Si è detto, ma è bene ripeterlo: anche la minaccia di querela (facile anche da notificare, con nessuna conseguenza per chi la produce anche se questa si dimostrerà infondata), può essere strumento potente per limitare la libertà di un giornalista, soprattutto quando si tratta di free-lance o pagati 'a pezzo'.
Una forma di intimidazione che è sempre esistita ma che, con la moltiplicazione dei canali informativi, è sempre più diffusa. Oggi, soprattutto nelle realtà di provincia, dove i giornalisti sono più 'piccoli', perché legati a testate locali e indipendenti (ricordiamo che la più grave aggressione fisica Paolo Borrometi, giornalista sotto scorta, l'ha ricevuta a seguito degli articoli apparsi non su testate affermate, per le quali ha lavorato, ma sulla testata on-line personale laspia.it), e potenzialmente più soli e meno coperti nel caso di minacce ed intimidazioni.
Una realtà che ora non ha più confini e che in Emilia Romagna inquadra dati che fanno pensare: nel 2016 sono stati 20 (in aumento rispetto ai 12 nel 2015), i giornalisti minacciati, su un dato nazionale che ne conta 412. Ovvero, il 4,8% del totale.
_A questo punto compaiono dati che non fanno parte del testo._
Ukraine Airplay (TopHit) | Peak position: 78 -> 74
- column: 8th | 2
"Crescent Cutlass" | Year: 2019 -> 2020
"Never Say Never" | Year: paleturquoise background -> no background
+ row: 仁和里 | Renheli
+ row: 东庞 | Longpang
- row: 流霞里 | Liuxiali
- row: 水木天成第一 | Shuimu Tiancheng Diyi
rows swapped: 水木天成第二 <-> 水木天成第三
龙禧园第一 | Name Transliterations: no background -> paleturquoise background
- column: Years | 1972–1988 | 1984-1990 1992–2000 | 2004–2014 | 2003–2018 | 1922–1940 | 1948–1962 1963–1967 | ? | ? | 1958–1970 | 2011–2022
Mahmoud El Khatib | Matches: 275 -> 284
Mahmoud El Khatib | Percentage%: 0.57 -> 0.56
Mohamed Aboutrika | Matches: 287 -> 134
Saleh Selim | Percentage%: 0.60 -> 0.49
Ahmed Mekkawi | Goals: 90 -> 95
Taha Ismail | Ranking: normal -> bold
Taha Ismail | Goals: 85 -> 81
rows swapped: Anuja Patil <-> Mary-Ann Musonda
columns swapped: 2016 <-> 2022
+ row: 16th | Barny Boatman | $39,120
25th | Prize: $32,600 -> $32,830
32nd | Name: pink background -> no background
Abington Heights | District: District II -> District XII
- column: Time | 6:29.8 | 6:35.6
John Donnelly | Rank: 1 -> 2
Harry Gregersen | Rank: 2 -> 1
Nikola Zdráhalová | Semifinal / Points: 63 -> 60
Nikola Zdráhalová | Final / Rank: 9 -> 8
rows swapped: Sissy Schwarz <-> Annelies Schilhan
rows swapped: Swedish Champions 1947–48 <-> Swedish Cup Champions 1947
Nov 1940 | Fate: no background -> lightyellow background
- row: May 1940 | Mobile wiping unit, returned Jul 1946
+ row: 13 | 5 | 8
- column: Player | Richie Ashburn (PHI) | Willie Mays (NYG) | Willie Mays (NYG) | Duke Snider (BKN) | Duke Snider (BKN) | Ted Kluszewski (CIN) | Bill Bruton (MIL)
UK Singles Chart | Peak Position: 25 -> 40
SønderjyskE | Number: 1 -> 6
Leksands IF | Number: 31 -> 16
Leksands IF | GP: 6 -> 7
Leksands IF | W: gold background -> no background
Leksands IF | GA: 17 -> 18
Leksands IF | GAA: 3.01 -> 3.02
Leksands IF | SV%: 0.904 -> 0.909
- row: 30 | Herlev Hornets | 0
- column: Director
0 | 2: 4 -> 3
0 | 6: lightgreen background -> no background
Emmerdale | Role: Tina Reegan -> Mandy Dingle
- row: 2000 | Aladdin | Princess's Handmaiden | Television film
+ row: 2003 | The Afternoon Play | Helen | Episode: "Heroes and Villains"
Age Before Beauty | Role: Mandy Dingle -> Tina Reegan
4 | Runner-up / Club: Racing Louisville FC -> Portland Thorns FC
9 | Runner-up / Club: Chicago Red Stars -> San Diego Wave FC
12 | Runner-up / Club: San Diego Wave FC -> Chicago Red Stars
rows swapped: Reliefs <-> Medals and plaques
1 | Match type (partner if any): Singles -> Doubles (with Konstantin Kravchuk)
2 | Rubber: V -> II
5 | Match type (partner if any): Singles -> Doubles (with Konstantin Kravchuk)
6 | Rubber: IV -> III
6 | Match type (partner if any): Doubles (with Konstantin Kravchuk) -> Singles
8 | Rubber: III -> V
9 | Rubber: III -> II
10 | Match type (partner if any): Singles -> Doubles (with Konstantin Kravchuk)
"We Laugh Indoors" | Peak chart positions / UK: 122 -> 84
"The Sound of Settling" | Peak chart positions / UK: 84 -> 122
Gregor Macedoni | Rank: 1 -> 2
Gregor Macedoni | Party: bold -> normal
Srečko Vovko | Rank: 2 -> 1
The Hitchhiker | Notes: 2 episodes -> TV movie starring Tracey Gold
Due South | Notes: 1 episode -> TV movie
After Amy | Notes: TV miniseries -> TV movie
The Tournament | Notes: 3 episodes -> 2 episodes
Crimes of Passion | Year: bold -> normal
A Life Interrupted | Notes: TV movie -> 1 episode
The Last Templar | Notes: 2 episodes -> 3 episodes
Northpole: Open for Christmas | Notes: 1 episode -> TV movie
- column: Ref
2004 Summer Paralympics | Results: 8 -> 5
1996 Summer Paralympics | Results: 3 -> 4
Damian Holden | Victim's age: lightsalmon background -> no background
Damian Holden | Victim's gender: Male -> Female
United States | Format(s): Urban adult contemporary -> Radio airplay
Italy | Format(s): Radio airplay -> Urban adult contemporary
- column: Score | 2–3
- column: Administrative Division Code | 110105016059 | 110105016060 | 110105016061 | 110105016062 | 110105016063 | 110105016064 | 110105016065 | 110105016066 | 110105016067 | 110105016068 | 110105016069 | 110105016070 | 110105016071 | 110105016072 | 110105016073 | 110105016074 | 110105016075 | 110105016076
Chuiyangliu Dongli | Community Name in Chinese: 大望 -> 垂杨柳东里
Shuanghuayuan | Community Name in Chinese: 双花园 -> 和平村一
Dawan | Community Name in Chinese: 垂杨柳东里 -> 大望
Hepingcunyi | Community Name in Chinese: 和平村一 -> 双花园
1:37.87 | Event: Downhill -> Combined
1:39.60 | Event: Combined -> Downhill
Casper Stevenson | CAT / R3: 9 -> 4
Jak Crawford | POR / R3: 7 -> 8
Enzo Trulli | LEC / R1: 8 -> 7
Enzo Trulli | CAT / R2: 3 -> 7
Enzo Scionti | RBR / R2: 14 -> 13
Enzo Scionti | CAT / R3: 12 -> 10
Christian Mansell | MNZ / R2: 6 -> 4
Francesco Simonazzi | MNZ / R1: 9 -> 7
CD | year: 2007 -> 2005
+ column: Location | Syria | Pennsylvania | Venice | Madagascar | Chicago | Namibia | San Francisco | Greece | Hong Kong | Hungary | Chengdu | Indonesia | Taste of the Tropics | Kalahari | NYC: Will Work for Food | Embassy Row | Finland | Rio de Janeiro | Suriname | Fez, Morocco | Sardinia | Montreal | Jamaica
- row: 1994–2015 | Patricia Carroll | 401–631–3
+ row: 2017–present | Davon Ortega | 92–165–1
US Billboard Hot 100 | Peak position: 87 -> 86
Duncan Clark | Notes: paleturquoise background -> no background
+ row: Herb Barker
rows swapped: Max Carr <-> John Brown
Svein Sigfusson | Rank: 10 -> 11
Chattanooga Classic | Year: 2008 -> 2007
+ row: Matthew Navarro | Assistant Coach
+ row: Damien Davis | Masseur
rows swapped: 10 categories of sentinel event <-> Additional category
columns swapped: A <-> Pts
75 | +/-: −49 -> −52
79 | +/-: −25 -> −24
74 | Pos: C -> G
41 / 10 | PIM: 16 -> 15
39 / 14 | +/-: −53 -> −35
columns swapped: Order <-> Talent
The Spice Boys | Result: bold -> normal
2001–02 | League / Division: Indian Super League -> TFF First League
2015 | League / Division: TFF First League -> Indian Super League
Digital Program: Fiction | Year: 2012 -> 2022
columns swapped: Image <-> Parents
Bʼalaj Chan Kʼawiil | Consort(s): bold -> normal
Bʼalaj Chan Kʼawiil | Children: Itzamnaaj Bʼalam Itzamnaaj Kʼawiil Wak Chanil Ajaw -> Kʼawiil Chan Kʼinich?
Di questi 20, sono 3 ad avere ricevuto aggressioni fisiche, 5 ad avere ricevuto avvertimenti e 12, la percentuale maggiore (pari al 60%), ad essere stati oggetto di denunce ed azioni legali. E l'assenza di danneggiamenti non è un dato positivo. Perché è indice e simbolo di una intimidazione che, come nelle azioni dei clan, si è spostata nelle zone del nor-Italia dal piano delle azioni ecclatanti e visibili in una dimensione pubblica (incendi e danneggiamenti appunto), ad un piano più sottile, psicologico e comunque in una dimensione personale. Capace di rimanere relegata al di fuori della sfera pubblica. Capace di generare quel senso di solitudine della persona oggetto di intimidazioni, anche solo a livello di avvertimento, che dà forza proprio a chi vuole colpire per zittire.